Activity:
Beneath this task are records; print exactly the stretch of them from the line with "M1097 1154 1100 1184H1059L1056 1159Z" through the line with "<!-- street -->", both ends included.

Stored items
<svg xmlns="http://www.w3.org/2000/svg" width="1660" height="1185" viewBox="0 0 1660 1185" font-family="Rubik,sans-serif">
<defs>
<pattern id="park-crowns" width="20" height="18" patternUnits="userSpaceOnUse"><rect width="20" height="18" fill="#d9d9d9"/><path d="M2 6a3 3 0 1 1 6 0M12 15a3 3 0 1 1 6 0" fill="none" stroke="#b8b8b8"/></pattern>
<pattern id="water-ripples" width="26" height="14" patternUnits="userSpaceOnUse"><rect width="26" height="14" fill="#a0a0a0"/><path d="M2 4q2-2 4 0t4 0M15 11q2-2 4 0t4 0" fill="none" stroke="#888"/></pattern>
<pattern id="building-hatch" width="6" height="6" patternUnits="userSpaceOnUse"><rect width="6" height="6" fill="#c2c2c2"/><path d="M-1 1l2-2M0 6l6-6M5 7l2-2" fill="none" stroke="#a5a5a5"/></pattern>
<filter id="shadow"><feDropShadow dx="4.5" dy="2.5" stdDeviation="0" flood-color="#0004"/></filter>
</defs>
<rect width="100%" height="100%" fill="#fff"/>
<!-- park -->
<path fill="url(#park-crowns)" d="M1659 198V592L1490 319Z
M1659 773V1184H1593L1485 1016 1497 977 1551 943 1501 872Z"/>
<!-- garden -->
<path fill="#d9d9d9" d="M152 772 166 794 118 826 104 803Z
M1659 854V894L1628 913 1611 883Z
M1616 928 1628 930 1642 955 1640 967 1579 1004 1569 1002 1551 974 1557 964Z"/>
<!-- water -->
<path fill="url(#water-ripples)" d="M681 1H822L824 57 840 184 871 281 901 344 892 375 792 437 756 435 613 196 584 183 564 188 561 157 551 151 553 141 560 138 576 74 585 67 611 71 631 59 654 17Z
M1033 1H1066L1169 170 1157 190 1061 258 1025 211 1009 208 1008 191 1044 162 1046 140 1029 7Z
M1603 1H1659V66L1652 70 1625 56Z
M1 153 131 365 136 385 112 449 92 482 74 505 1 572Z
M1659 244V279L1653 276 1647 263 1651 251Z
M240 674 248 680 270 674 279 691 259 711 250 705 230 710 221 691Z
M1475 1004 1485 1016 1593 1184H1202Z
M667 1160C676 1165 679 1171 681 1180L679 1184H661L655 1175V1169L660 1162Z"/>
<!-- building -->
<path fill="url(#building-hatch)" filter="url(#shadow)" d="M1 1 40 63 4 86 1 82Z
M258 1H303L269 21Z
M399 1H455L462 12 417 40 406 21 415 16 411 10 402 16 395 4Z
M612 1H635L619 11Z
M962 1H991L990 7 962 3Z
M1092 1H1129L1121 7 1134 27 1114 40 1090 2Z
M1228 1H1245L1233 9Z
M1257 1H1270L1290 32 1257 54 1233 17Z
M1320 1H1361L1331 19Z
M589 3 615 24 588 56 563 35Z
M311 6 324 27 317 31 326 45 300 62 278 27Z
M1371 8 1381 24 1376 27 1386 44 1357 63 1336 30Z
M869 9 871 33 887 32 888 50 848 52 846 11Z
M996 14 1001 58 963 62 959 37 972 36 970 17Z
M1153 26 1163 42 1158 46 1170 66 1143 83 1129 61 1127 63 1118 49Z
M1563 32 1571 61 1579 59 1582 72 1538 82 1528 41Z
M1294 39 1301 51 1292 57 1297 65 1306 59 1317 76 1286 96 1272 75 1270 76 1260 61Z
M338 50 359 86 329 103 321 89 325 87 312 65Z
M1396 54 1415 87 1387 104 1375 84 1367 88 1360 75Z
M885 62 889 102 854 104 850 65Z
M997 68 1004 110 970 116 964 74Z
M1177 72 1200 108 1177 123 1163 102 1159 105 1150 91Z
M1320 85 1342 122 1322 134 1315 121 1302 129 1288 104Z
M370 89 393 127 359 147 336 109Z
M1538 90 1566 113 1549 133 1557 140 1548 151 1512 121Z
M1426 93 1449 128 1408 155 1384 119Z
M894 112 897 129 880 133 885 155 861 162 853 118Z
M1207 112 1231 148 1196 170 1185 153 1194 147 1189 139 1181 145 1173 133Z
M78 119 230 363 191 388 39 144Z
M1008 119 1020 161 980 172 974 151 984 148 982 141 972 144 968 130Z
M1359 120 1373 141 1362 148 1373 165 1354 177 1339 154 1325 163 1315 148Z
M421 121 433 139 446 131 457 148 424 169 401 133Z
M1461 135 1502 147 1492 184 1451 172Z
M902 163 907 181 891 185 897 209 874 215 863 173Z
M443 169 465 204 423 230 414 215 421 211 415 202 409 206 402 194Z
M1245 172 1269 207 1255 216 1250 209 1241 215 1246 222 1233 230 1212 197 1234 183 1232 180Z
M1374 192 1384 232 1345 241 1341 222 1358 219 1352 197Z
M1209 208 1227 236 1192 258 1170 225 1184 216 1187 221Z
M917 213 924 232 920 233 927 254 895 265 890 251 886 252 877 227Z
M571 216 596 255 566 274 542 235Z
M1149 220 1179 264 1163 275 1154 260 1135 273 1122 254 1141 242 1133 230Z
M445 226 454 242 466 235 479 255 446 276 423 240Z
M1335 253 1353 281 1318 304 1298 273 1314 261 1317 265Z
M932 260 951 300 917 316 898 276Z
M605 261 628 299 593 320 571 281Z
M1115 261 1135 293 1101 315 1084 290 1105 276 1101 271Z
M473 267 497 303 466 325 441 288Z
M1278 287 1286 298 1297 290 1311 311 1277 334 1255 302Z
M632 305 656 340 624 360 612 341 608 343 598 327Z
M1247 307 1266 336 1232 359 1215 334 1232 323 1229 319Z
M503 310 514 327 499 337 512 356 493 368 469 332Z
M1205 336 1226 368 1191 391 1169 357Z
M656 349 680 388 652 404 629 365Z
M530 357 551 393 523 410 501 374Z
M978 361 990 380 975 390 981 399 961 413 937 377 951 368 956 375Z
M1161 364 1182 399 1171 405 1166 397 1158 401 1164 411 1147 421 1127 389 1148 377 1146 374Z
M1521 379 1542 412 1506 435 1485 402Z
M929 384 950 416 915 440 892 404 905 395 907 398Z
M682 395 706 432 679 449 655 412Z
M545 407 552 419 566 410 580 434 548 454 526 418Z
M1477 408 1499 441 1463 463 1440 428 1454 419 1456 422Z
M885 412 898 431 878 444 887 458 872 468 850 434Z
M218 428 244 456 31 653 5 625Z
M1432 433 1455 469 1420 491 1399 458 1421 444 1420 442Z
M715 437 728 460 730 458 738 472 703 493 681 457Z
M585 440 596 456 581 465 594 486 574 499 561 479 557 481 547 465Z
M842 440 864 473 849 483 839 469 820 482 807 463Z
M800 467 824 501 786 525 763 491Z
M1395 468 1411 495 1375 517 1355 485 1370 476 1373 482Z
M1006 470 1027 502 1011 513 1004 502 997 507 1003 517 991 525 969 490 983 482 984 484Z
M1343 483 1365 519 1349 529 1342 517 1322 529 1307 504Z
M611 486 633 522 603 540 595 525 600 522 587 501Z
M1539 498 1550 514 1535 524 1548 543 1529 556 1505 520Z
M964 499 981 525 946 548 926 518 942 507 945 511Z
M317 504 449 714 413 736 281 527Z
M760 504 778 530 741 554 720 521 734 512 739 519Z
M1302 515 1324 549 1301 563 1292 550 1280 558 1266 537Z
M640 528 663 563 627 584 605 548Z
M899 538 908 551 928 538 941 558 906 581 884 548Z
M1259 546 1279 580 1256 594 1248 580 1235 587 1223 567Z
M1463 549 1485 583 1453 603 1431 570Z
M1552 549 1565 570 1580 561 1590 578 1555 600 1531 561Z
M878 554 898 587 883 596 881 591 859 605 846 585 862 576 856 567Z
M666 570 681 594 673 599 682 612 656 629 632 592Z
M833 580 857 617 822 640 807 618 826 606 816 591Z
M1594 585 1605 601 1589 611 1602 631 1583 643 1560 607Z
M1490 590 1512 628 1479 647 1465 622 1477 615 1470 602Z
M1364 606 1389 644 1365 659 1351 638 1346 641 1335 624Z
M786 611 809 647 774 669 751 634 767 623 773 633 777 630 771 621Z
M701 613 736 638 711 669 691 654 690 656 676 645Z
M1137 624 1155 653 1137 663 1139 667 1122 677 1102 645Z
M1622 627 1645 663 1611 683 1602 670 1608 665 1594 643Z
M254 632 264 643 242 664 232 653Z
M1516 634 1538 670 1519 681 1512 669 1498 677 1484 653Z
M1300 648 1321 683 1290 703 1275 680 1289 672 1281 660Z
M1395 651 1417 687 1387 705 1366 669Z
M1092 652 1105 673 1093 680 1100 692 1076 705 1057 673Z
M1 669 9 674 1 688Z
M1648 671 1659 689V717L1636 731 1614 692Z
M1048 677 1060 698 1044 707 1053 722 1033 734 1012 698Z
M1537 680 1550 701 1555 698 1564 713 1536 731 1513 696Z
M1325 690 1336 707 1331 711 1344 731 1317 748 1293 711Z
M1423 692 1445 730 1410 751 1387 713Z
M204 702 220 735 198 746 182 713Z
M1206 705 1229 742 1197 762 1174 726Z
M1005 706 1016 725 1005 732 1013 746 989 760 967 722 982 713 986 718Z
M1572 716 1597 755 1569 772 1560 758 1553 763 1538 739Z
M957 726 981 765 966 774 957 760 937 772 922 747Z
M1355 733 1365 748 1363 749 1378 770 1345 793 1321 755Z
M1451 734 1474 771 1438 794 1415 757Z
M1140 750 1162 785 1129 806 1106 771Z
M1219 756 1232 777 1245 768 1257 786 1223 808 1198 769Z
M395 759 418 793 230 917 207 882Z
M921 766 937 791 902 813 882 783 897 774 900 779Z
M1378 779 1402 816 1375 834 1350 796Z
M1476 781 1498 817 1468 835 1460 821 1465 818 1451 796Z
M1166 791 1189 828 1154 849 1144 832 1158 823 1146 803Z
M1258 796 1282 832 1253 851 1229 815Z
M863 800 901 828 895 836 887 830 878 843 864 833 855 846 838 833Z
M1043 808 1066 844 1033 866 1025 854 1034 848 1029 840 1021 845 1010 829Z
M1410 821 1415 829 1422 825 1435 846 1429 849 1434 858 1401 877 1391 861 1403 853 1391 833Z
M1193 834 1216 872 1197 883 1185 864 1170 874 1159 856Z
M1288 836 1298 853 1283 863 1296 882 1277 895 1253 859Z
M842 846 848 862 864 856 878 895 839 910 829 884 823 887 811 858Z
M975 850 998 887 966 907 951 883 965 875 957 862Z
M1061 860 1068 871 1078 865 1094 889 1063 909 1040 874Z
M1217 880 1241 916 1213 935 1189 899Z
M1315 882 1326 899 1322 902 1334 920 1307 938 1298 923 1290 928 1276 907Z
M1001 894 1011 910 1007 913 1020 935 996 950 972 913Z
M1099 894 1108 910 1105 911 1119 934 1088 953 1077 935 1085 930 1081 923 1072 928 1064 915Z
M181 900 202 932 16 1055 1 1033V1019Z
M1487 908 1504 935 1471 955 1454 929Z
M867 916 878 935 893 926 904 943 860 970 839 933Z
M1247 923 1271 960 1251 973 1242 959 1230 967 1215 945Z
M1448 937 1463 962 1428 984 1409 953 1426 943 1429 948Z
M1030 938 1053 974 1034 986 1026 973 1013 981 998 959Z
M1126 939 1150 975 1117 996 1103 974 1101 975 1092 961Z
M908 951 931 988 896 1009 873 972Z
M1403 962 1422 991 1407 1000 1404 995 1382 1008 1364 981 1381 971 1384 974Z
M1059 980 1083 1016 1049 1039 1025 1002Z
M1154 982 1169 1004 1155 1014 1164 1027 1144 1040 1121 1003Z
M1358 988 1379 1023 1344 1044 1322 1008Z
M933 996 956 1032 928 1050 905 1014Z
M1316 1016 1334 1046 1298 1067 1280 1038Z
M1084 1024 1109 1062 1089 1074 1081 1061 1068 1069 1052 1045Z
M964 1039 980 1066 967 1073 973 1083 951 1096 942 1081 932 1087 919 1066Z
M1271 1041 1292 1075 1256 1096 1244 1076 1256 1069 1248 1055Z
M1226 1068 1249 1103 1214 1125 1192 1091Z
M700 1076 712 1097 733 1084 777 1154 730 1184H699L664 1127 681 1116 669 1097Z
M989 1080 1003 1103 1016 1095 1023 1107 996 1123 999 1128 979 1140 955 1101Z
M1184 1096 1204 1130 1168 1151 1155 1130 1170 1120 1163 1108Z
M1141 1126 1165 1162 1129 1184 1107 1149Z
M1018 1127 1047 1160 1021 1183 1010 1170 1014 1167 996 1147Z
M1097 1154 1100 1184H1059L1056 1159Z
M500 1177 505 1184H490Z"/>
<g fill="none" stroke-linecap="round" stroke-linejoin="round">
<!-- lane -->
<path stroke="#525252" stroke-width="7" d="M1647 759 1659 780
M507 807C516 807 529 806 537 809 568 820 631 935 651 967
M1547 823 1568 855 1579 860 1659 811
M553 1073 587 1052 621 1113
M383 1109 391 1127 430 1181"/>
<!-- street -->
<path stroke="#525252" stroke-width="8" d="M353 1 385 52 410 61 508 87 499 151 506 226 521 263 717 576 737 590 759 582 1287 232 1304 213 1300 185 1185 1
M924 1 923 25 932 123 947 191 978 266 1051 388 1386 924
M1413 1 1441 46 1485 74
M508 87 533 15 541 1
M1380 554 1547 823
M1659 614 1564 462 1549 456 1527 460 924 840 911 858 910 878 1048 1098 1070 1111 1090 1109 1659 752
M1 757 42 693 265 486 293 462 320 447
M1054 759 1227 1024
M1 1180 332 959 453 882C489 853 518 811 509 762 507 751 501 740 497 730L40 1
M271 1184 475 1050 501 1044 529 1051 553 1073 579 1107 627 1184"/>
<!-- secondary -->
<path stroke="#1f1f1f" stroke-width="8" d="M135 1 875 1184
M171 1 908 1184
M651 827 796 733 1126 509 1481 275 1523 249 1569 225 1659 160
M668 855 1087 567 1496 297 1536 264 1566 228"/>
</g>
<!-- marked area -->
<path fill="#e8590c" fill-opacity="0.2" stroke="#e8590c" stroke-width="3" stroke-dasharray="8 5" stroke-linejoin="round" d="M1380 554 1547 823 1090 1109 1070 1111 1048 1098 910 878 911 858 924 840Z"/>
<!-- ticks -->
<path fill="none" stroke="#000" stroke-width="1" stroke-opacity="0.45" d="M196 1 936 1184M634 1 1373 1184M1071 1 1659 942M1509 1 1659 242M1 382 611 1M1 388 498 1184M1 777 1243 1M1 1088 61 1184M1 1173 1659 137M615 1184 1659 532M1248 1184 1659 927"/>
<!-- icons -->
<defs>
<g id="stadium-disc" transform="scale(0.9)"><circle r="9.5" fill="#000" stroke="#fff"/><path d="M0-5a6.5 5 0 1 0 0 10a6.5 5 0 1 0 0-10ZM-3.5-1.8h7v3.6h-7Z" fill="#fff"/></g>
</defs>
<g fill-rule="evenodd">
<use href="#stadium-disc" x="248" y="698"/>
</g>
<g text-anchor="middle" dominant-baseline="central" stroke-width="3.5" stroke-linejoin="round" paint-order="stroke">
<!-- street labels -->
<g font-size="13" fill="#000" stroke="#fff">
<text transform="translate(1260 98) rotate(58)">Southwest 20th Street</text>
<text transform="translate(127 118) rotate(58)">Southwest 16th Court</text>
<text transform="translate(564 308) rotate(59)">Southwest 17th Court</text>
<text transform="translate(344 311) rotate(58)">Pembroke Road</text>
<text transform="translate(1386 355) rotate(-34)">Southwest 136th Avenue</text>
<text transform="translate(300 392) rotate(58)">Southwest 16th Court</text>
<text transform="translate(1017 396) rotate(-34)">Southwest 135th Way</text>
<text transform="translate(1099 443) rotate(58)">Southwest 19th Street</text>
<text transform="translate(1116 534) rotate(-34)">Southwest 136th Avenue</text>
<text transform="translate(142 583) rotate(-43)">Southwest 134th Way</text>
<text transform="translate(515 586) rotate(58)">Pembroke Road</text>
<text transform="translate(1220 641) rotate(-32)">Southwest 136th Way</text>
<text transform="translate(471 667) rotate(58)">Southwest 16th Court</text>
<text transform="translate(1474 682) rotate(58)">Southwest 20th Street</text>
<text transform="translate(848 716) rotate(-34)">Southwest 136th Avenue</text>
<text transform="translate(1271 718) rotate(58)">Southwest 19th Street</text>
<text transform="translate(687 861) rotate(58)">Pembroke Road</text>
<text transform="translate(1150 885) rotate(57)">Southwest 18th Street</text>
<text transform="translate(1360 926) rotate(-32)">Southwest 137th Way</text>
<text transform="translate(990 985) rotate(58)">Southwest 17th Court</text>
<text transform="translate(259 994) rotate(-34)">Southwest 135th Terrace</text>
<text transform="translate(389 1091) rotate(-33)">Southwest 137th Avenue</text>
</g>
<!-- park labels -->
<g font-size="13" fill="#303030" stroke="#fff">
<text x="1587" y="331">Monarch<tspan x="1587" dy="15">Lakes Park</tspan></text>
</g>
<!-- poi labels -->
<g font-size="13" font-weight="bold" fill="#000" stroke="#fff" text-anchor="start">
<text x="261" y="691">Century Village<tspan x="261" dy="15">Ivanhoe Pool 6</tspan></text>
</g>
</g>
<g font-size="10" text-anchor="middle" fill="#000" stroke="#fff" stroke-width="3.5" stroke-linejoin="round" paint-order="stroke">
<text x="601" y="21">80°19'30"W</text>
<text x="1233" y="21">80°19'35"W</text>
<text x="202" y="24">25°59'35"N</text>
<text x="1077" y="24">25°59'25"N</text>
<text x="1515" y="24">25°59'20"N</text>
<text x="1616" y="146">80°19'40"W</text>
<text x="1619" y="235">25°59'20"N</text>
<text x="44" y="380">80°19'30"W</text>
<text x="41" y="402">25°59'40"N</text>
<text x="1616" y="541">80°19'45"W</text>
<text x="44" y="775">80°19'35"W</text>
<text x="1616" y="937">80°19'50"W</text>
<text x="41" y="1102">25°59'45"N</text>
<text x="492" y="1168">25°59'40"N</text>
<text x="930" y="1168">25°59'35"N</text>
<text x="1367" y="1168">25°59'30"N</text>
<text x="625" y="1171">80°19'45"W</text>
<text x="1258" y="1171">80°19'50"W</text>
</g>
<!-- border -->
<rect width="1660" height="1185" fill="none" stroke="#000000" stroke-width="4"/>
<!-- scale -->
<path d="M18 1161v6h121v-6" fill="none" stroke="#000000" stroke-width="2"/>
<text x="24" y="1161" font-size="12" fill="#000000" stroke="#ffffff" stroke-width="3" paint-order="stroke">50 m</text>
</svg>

Response to this task:
M1097 1154 1100 1184H1059L1056 1159Z
M500 1177 505 1184H490Z"/>
<g fill="none" stroke-linecap="round" stroke-linejoin="round">
<!-- lane -->
<path stroke="#525252" stroke-width="7" d="M1647 759 1659 780
M507 807C516 807 529 806 537 809 568 820 631 935 651 967
M1547 823 1568 855 1579 860 1659 811
M553 1073 587 1052 621 1113
M383 1109 391 1127 430 1181"/>
<!-- street -->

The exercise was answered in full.